_Task objective_.
Your copy should match the entries exactly, except that it holds no pictures.

_Available records_.
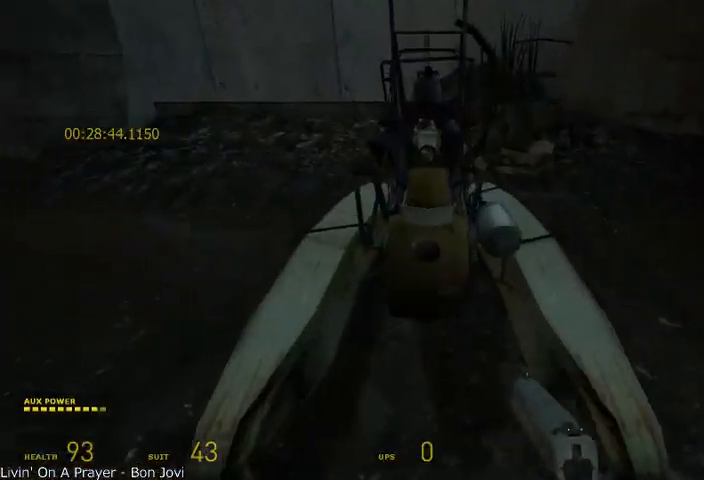
{"keys": [], "mouse": [], "events": [[42, "r", "up"]]}
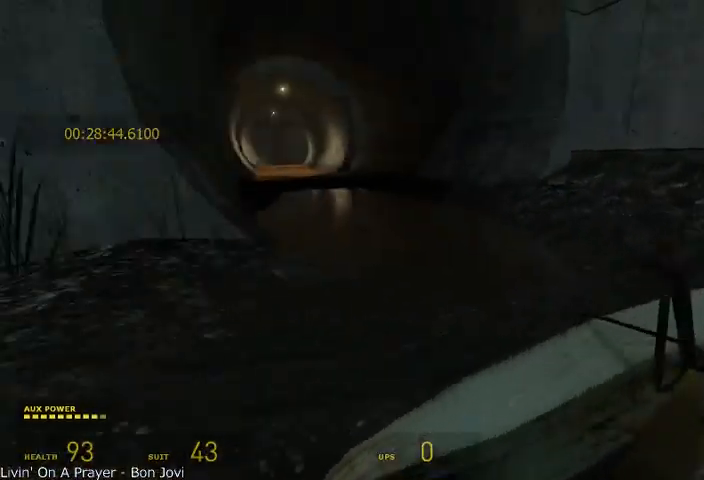
{"keys": [], "mouse": [], "events": []}
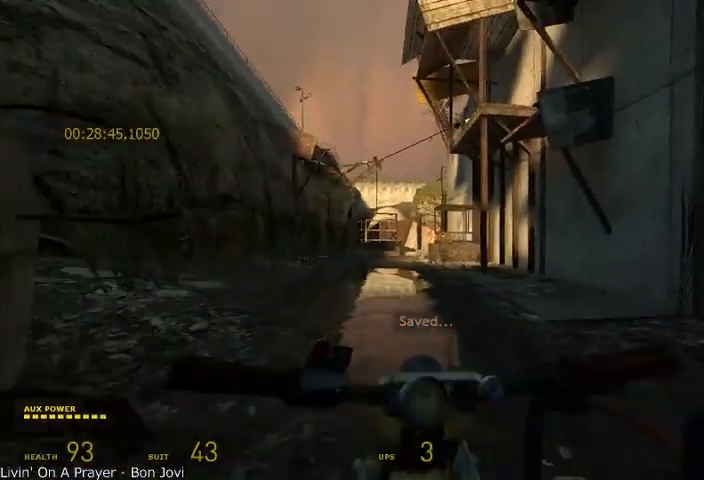
{"keys": ["w"], "mouse": [], "events": [[208, "w", "down"], [250, "a", "down"], [333, "a", "up"]]}
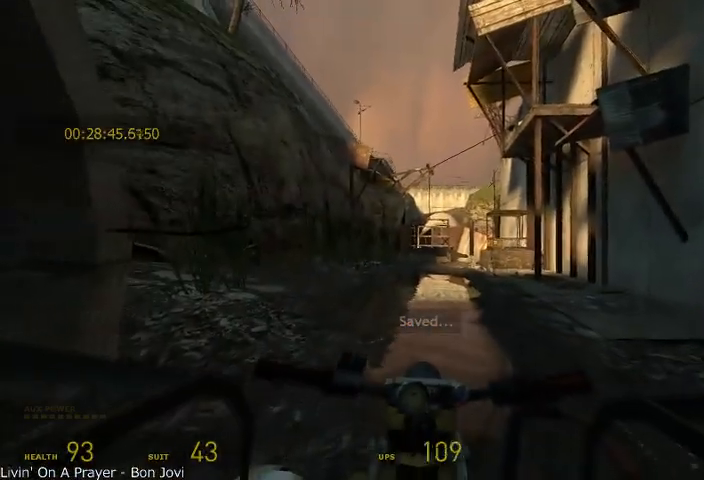
{"keys": ["w"], "mouse": [], "events": []}
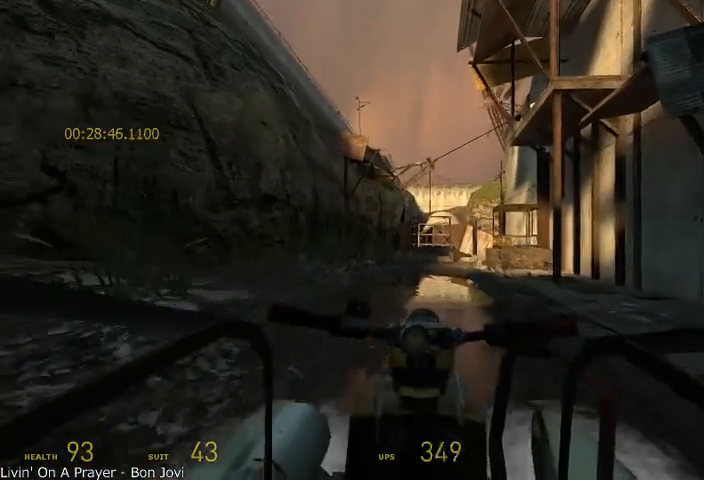
{"keys": ["w"], "mouse": [], "events": []}
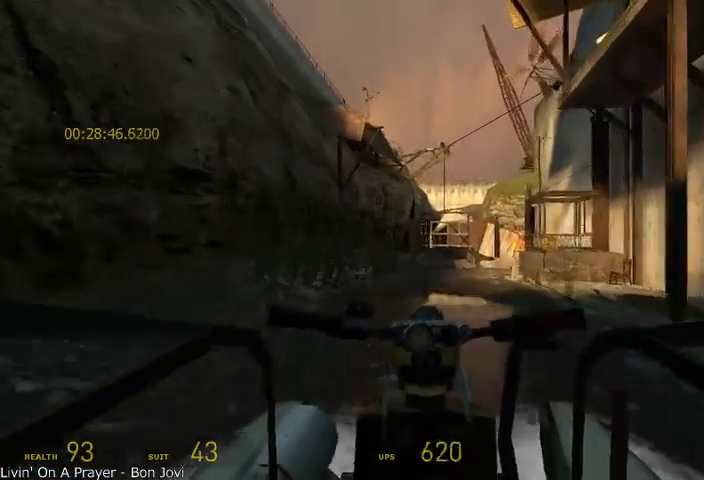
{"keys": ["w"], "mouse": [], "events": [[167, "d", "down"], [208, "d", "up"]]}
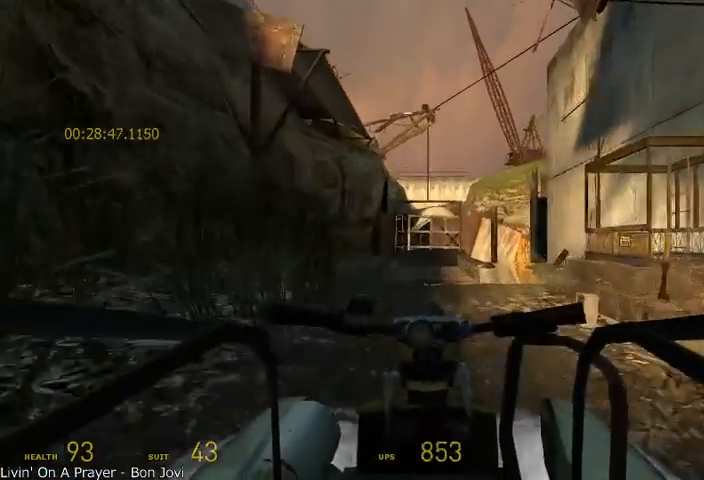
{"keys": ["w"], "mouse": [], "events": []}
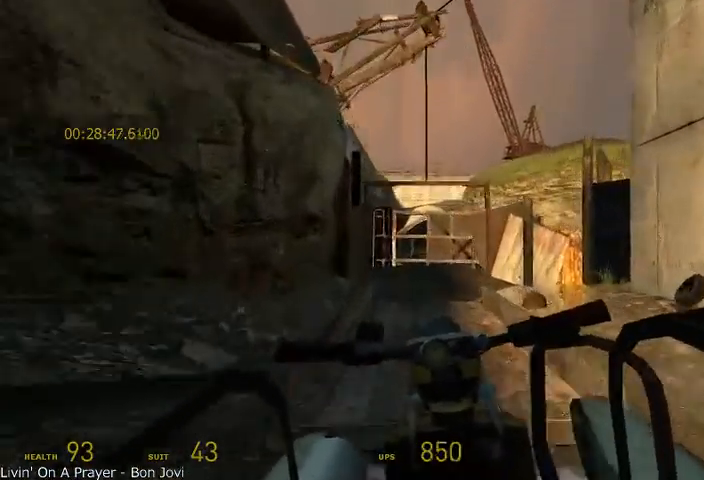
{"keys": ["d", "w"], "mouse": [], "events": [[42, "d", "down"]]}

_Task output_.
{"keys": [], "mouse": [], "events": [[42, "r", "up"]]}
{"keys": [], "mouse": [], "events": []}
{"keys": ["w"], "mouse": [], "events": [[208, "w", "down"], [250, "a", "down"], [333, "a", "up"]]}
{"keys": ["w"], "mouse": [], "events": []}
{"keys": ["w"], "mouse": [], "events": []}
{"keys": ["w"], "mouse": [], "events": [[167, "d", "down"], [208, "d", "up"]]}
{"keys": ["w"], "mouse": [], "events": []}
{"keys": ["d", "w"], "mouse": [], "events": [[42, "d", "down"]]}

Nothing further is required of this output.